The spirit of my comments is not so much a defense of the escalation as concern about where some of the critics are coming from. I've read many thoughtful critiques of the Afghanistan agenda from a policy perspective and I don't know enough to tell any of those critics that they're wrong. But there are some people who knew the right answer 5 seconds after they heard the problem, who don't seem to be able to credit opposing arguments or address them on the merits, and assume that anyone who supports the escalation (Obama included) must be acting out of some knee-jerk hawkish ideology or maybe some cynical political ploy to please some constituency or another. Anyway, here's what I had to say to Jerome earlier.
-- I wonder if there's any room in this analysis for a component of simply trying to make the right policy decision. I mean, by all accounts a truly amazing deliberative process was employed here. As a candidate, Obama told us he felt we had national interests in Afghanistan that were worth pursuing further, but once you're in the White House that's where the rubber meets the road. You finally get access to all the people and all the information you need to make a decision about what's best for the country, and hopefully you make a good decision.
So you start off with an understanding of the national interests we hope to further in Afghanistan. You bring in the generals and the military planners and they tell you, here's what we think we can get done on the ground. You bring in the foreign policy experts and the diplomats from the State Department and they tell you, here are the angles, here are the alternatives, here are the risks and the downsides of your various options. Maybe I'm idealizing this process, but by all accounts people who experienced the dysfunctional decision-making process in the last administration ("What does Dick want to do?") are in awe of the way this White House listened to all options, gave all the voices a chance to be heard, in what they view as a 100% good-faith effort to reach the right decision. Look at Mike Mullen's comments the other day for an example.
Now maybe Michael Moore wasn't invited to the strategy sessions. But Karl Eikenberry, our ambassador to Afghanistan, is a hardcore skeptic and he most certainly was a central part of the process. So this is not another case of an administration that chooses to listen only to the data which supports its preconceived intention. All the evidence points to the idea that they sincerely tried to get it right.

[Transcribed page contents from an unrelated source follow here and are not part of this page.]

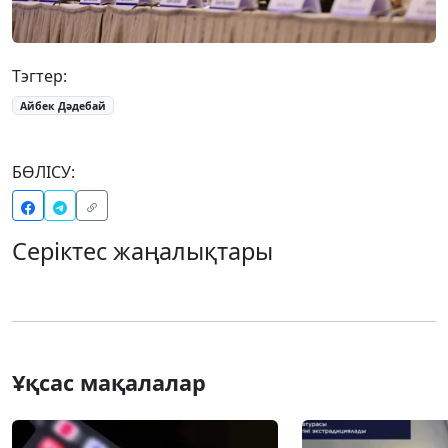
Тэгтер:
Айбек Дәдебай
БӨЛІСУ:
Серіктес жаңалықтары
Ұқсас мақалалар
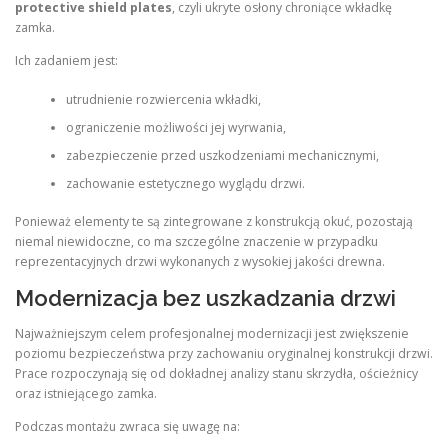
protective shield plates
, czyli ukryte osłony chroniące wkładkę
zamka.
Ich zadaniem jest:
utrudnienie rozwiercenia wkładki,
ograniczenie możliwości jej wyrwania,
zabezpieczenie przed uszkodzeniami mechanicznymi,
zachowanie estetycznego wyglądu drzwi.
Ponieważ elementy te są zintegrowane z konstrukcją okuć, pozostają
niemal niewidoczne, co ma szczególne znaczenie w przypadku
reprezentacyjnych drzwi wykonanych z wysokiej jakości drewna.
Modernizacja bez uszkadzania drzwi
Najważniejszym celem profesjonalnej modernizacji jest zwiększenie
poziomu bezpieczeństwa przy zachowaniu oryginalnej konstrukcji drzwi.
Prace rozpoczynają się od dokładnej analizy stanu skrzydła, ościeżnicy
oraz istniejącego zamka.
Podczas montażu zwraca się uwagę na:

Now of course, you can try your darndest to get something right and still get it wrong. I am not a cheerleader for this escalation, in fact I remain quite skeptical. It's just that because of the complexity of the decision (with all due respect to those who feel the most obvious thing ever is OUT NOW) and the depth of the process that was followed, I'm willing to give the benefit of the doubt to this administration for now since I'm pretty sure I don't have all the answers myself.
But why is there this unwillingness to accept that maybe, just maybe, there was a good-faith effort to make a good policy decision in support of genuine American interests? Why does anyone insist on trying to write this off as the product of some knee-jerk hawkish ideology or a blatantly political effort to split the difference between various factions? I find the world is a cold, cold place when you go through life assuming that everyone who disagrees with you is acting in bad faith.